▶ **Exercise description**: In your answer, give each entry again exactly as it appears.
────────────────────────────────────────
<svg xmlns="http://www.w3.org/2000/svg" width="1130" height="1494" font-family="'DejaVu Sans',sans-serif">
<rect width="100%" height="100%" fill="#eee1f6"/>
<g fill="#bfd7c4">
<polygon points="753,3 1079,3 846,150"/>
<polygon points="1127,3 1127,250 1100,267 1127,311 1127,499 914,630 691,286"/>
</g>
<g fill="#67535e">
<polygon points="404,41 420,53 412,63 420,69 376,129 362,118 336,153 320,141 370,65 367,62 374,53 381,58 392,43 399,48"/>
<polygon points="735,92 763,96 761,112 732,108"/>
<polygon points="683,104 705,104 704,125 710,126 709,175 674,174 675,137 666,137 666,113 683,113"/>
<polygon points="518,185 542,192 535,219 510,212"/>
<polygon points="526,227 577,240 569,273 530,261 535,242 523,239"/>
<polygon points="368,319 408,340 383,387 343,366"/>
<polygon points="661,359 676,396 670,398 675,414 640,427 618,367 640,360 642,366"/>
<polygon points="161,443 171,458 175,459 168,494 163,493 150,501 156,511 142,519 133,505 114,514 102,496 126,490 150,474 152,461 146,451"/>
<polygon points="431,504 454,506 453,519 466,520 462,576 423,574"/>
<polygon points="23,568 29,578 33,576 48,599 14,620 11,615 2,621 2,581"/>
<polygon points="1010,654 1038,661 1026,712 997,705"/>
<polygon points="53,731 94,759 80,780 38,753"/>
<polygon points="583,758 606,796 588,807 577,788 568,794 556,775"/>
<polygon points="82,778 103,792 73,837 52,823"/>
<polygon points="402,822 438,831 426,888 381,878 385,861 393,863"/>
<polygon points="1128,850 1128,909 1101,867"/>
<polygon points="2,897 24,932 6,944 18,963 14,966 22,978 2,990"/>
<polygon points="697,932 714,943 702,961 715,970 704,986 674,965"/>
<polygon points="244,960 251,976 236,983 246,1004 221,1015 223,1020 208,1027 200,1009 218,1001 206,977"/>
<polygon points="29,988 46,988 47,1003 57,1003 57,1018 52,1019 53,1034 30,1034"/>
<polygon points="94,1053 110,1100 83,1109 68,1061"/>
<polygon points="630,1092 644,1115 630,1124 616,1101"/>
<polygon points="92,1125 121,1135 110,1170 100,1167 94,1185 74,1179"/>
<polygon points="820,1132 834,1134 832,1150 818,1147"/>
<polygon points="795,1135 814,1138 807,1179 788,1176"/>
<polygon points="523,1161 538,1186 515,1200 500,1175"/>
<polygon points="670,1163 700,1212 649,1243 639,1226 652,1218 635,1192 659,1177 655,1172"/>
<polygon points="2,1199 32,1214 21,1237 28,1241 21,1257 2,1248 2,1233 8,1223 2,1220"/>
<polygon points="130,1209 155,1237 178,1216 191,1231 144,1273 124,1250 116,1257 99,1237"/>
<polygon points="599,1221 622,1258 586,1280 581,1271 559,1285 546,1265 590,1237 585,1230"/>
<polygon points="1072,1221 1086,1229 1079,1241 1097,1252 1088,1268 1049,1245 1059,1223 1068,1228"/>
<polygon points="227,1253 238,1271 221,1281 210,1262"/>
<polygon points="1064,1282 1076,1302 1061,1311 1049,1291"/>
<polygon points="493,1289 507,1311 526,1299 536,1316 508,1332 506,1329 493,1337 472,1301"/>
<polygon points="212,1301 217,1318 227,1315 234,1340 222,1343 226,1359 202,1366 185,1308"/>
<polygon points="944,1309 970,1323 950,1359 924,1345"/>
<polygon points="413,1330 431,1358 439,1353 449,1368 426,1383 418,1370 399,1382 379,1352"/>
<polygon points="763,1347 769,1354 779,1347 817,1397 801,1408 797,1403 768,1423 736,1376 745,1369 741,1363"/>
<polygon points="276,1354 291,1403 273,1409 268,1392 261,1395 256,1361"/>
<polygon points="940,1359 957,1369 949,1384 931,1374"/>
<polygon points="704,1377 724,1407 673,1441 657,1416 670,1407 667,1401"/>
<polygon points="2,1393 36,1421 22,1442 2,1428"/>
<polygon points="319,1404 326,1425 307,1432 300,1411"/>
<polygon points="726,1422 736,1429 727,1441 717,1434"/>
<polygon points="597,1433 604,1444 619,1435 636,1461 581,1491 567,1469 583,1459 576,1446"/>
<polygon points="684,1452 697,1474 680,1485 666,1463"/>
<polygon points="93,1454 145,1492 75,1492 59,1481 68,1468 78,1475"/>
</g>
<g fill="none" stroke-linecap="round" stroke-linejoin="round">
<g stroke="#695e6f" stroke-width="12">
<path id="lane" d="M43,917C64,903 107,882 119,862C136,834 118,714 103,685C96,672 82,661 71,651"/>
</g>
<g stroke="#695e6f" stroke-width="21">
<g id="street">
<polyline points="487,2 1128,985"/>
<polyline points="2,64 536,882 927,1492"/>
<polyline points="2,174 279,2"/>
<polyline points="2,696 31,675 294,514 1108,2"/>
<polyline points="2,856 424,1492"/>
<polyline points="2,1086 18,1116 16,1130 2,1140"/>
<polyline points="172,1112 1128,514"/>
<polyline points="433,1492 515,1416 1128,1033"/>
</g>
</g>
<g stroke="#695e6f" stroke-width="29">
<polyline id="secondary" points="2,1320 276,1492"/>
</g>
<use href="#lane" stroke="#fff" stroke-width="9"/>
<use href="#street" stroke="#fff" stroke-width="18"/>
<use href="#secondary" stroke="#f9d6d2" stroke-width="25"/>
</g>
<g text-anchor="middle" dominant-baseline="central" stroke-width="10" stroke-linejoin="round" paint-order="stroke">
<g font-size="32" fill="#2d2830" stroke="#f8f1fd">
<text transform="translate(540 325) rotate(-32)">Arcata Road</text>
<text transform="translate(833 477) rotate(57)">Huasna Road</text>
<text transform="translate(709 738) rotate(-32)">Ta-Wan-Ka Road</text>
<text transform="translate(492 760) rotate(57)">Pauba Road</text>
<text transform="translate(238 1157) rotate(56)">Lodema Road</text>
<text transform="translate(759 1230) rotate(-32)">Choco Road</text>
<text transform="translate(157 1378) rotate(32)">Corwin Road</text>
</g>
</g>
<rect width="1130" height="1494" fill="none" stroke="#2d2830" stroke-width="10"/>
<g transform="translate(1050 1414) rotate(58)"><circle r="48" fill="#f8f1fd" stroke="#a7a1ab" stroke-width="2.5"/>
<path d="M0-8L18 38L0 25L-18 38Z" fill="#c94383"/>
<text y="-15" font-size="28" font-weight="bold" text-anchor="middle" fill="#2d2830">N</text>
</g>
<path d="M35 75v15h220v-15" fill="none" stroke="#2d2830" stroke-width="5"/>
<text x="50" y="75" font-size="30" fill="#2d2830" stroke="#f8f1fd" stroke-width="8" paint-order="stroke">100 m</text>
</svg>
────────────────────────────────────────
▶ **Exercise response**:
<svg xmlns="http://www.w3.org/2000/svg" width="1130" height="1494" font-family="'DejaVu Sans',sans-serif">
<rect width="100%" height="100%" fill="#eee1f6"/>
<g fill="#bfd7c4">
<polygon points="753,3 1079,3 846,150"/>
<polygon points="1127,3 1127,250 1100,267 1127,311 1127,499 914,630 691,286"/>
</g>
<g fill="#67535e">
<polygon points="404,41 420,53 412,63 420,69 376,129 362,118 336,153 320,141 370,65 367,62 374,53 381,58 392,43 399,48"/>
<polygon points="735,92 763,96 761,112 732,108"/>
<polygon points="683,104 705,104 704,125 710,126 709,175 674,174 675,137 666,137 666,113 683,113"/>
<polygon points="518,185 542,192 535,219 510,212"/>
<polygon points="526,227 577,240 569,273 530,261 535,242 523,239"/>
<polygon points="368,319 408,340 383,387 343,366"/>
<polygon points="661,359 676,396 670,398 675,414 640,427 618,367 640,360 642,366"/>
<polygon points="161,443 171,458 175,459 168,494 163,493 150,501 156,511 142,519 133,505 114,514 102,496 126,490 150,474 152,461 146,451"/>
<polygon points="431,504 454,506 453,519 466,520 462,576 423,574"/>
<polygon points="23,568 29,578 33,576 48,599 14,620 11,615 2,621 2,581"/>
<polygon points="1010,654 1038,661 1026,712 997,705"/>
<polygon points="53,731 94,759 80,780 38,753"/>
<polygon points="583,758 606,796 588,807 577,788 568,794 556,775"/>
<polygon points="82,778 103,792 73,837 52,823"/>
<polygon points="402,822 438,831 426,888 381,878 385,861 393,863"/>
<polygon points="1128,850 1128,909 1101,867"/>
<polygon points="2,897 24,932 6,944 18,963 14,966 22,978 2,990"/>
<polygon points="697,932 714,943 702,961 715,970 704,986 674,965"/>
<polygon points="244,960 251,976 236,983 246,1004 221,1015 223,1020 208,1027 200,1009 218,1001 206,977"/>
<polygon points="29,988 46,988 47,1003 57,1003 57,1018 52,1019 53,1034 30,1034"/>
<polygon points="94,1053 110,1100 83,1109 68,1061"/>
<polygon points="630,1092 644,1115 630,1124 616,1101"/>
<polygon points="92,1125 121,1135 110,1170 100,1167 94,1185 74,1179"/>
<polygon points="820,1132 834,1134 832,1150 818,1147"/>
<polygon points="795,1135 814,1138 807,1179 788,1176"/>
<polygon points="523,1161 538,1186 515,1200 500,1175"/>
<polygon points="670,1163 700,1212 649,1243 639,1226 652,1218 635,1192 659,1177 655,1172"/>
<polygon points="2,1199 32,1214 21,1237 28,1241 21,1257 2,1248 2,1233 8,1223 2,1220"/>
<polygon points="130,1209 155,1237 178,1216 191,1231 144,1273 124,1250 116,1257 99,1237"/>
<polygon points="599,1221 622,1258 586,1280 581,1271 559,1285 546,1265 590,1237 585,1230"/>
<polygon points="1072,1221 1086,1229 1079,1241 1097,1252 1088,1268 1049,1245 1059,1223 1068,1228"/>
<polygon points="227,1253 238,1271 221,1281 210,1262"/>
<polygon points="1064,1282 1076,1302 1061,1311 1049,1291"/>
<polygon points="493,1289 507,1311 526,1299 536,1316 508,1332 506,1329 493,1337 472,1301"/>
<polygon points="212,1301 217,1318 227,1315 234,1340 222,1343 226,1359 202,1366 185,1308"/>
<polygon points="944,1309 970,1323 950,1359 924,1345"/>
<polygon points="413,1330 431,1358 439,1353 449,1368 426,1383 418,1370 399,1382 379,1352"/>
<polygon points="763,1347 769,1354 779,1347 817,1397 801,1408 797,1403 768,1423 736,1376 745,1369 741,1363"/>
<polygon points="276,1354 291,1403 273,1409 268,1392 261,1395 256,1361"/>
<polygon points="940,1359 957,1369 949,1384 931,1374"/>
<polygon points="704,1377 724,1407 673,1441 657,1416 670,1407 667,1401"/>
<polygon points="2,1393 36,1421 22,1442 2,1428"/>
<polygon points="319,1404 326,1425 307,1432 300,1411"/>
<polygon points="726,1422 736,1429 727,1441 717,1434"/>
<polygon points="597,1433 604,1444 619,1435 636,1461 581,1491 567,1469 583,1459 576,1446"/>
<polygon points="684,1452 697,1474 680,1485 666,1463"/>
<polygon points="93,1454 145,1492 75,1492 59,1481 68,1468 78,1475"/>
</g>
<g fill="none" stroke-linecap="round" stroke-linejoin="round">
<g stroke="#695e6f" stroke-width="12">
<path id="lane" d="M43,917C64,903 107,882 119,862C136,834 118,714 103,685C96,672 82,661 71,651"/>
</g>
<g stroke="#695e6f" stroke-width="21">
<g id="street">
<polyline points="487,2 1128,985"/>
<polyline points="2,64 536,882 927,1492"/>
<polyline points="2,174 279,2"/>
<polyline points="2,696 31,675 294,514 1108,2"/>
<polyline points="2,856 424,1492"/>
<polyline points="2,1086 18,1116 16,1130 2,1140"/>
<polyline points="172,1112 1128,514"/>
<polyline points="433,1492 515,1416 1128,1033"/>
</g>
</g>
<g stroke="#695e6f" stroke-width="29">
<polyline id="secondary" points="2,1320 276,1492"/>
</g>
<use href="#lane" stroke="#fff" stroke-width="9"/>
<use href="#street" stroke="#fff" stroke-width="18"/>
<use href="#secondary" stroke="#f9d6d2" stroke-width="25"/>
</g>
<g text-anchor="middle" dominant-baseline="central" stroke-width="10" stroke-linejoin="round" paint-order="stroke">
<g font-size="32" fill="#2d2830" stroke="#f8f1fd">
<text transform="translate(540 325) rotate(-32)">Arcata Road</text>
<text transform="translate(833 477) rotate(57)">Huasna Road</text>
<text transform="translate(709 738) rotate(-32)">Ta-Wan-Ka Road</text>
<text transform="translate(492 760) rotate(57)">Pauba Road</text>
<text transform="translate(238 1157) rotate(56)">Lodema Road</text>
<text transform="translate(759 1230) rotate(-32)">Choco Road</text>
<text transform="translate(157 1378) rotate(32)">Corwin Road</text>
</g>
</g>
<rect width="1130" height="1494" fill="none" stroke="#2d2830" stroke-width="10"/>
<g transform="translate(1050 1414) rotate(58)"><circle r="48" fill="#f8f1fd" stroke="#a7a1ab" stroke-width="2.5"/>
<path d="M0-8L18 38L0 25L-18 38Z" fill="#c94383"/>
<text y="-15" font-size="28" font-weight="bold" text-anchor="middle" fill="#2d2830">N</text>
</g>
<path d="M35 75v15h220v-15" fill="none" stroke="#2d2830" stroke-width="5"/>
<text x="50" y="75" font-size="30" fill="#2d2830" stroke="#f8f1fd" stroke-width="8" paint-order="stroke">100 m</text>
</svg>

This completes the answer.